De Gil Scott-Heron à The Last Poets : l’âge des manifestes
Difficile de parler de spoken word jazz sans rendre hommage à Gil Scott-Heron ou The Last Poets. Sur "The Revolution Will Not Be Televised" (1970), Heron injecte la rage urbaine dans un groove jazz-funk, tandis que The Last Poets (dès 1968) frappent avec une énergie quasi punk. Cette fusion, longtemps perçue comme subversive, réveillait le jazz et ouvrait la porte à des formes plus libres, dénonciatrices, où le texte s’empare du lead.
Le spoken word devient alors :
- Un relais d’actualité sociale (de la lutte afro-américaine aux combats LGBTQ+),
- Un terrain d’explorations phonétiques, entre scansion et incantation,
- Un liant, permettant de faire dialoguer jazz, funk, hip-hop et électronique.
Selon le Smithsonian National Museum of African American History and Culture, c’est cette hybridation qui a permis au jazz de rester "contemporain et contestataire", tissant un fil direct des poètes beat aux rappeurs et slameurs d’aujourd’hui (Dawn of Black Poetry).
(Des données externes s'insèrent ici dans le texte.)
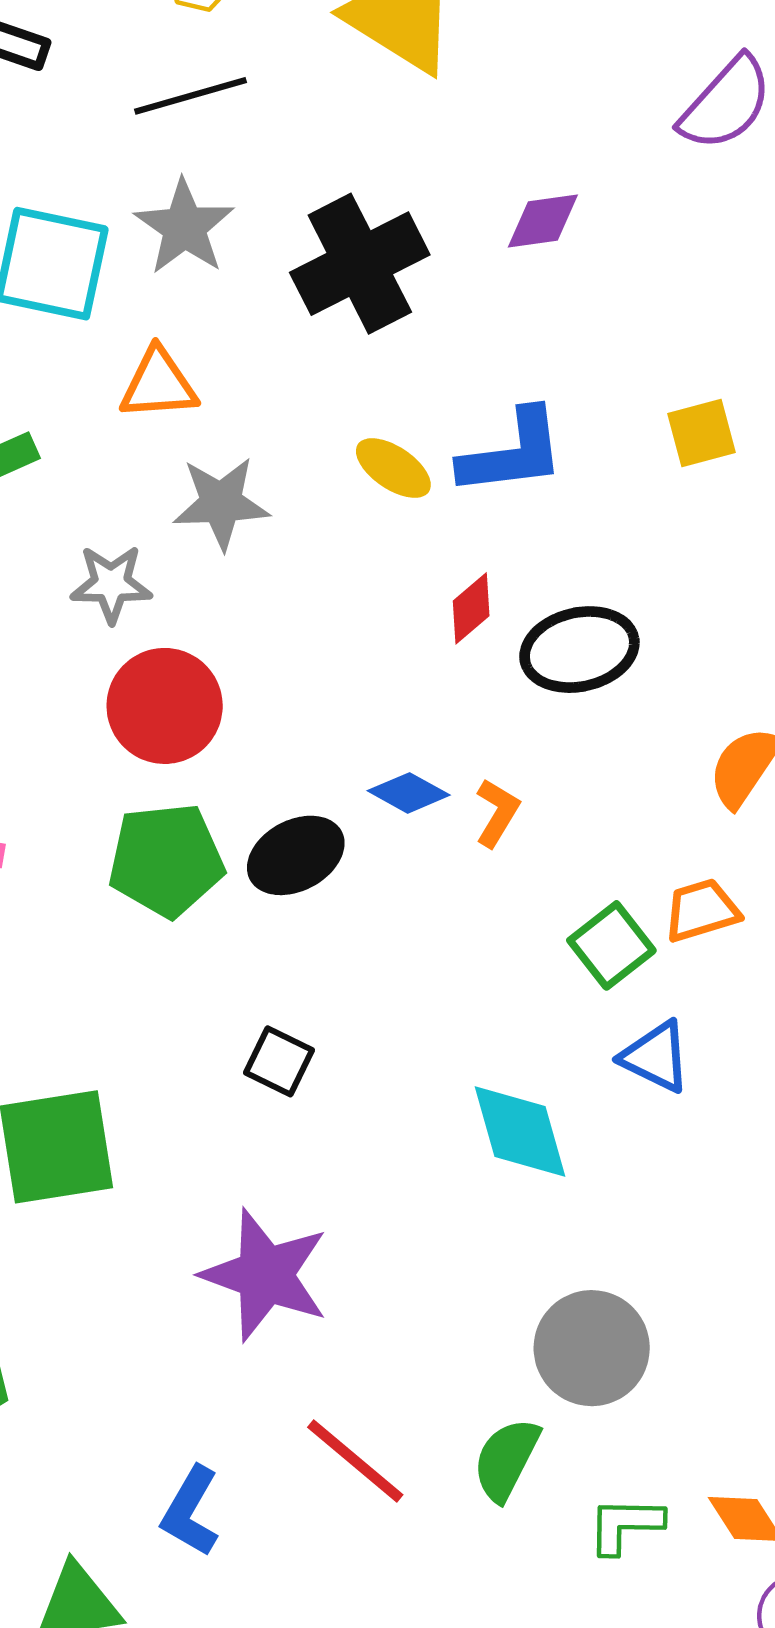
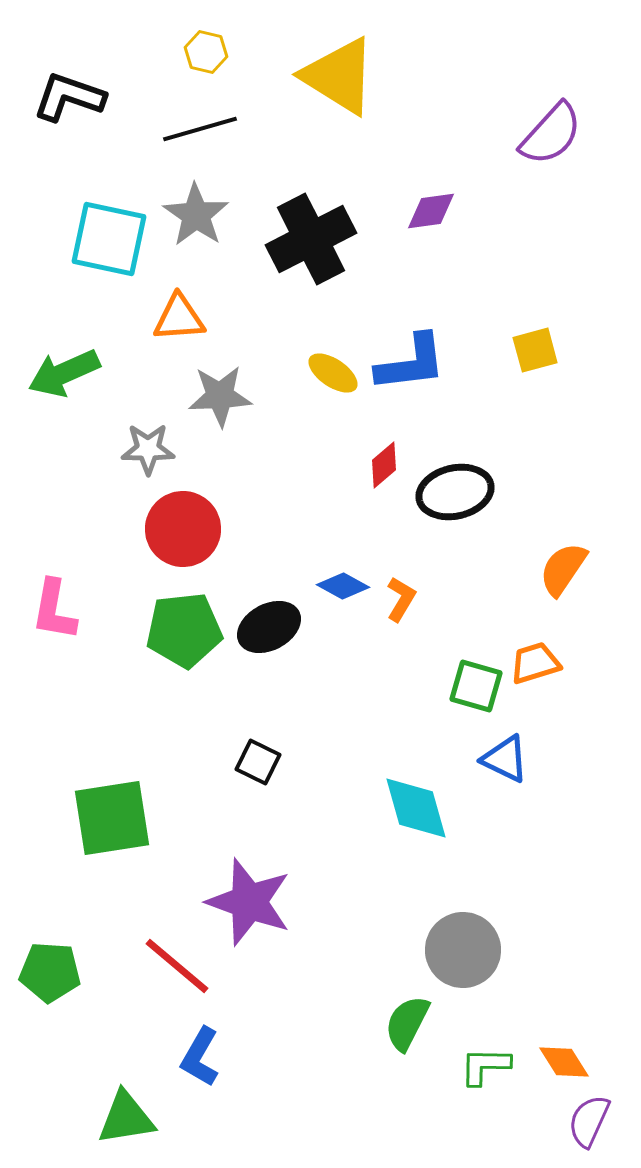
green square: (611, 945) -> (476, 686), turned -36
red line: (355, 1461) -> (177, 966), moved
Les poètes-musiciens : figures charnières d’hier et d’aujourd’hui
C’est là que le jazz hybride explose : Jayne Cortez, Amiri Baraka, puis plus tard Mike Ladd et Anthony Joseph, repoussent la frontière musique-parole. Leurs disques, entre spoken word, free jazz et groove caribéen, proposent des performances fiévreuses, poétiques et fondamentalement politiques. En 2023, Anthony Joseph remportait le Prix International de poésie Poésy pour son livre-album "Sonnets for Albert", preuve que la greffe continue de prendre.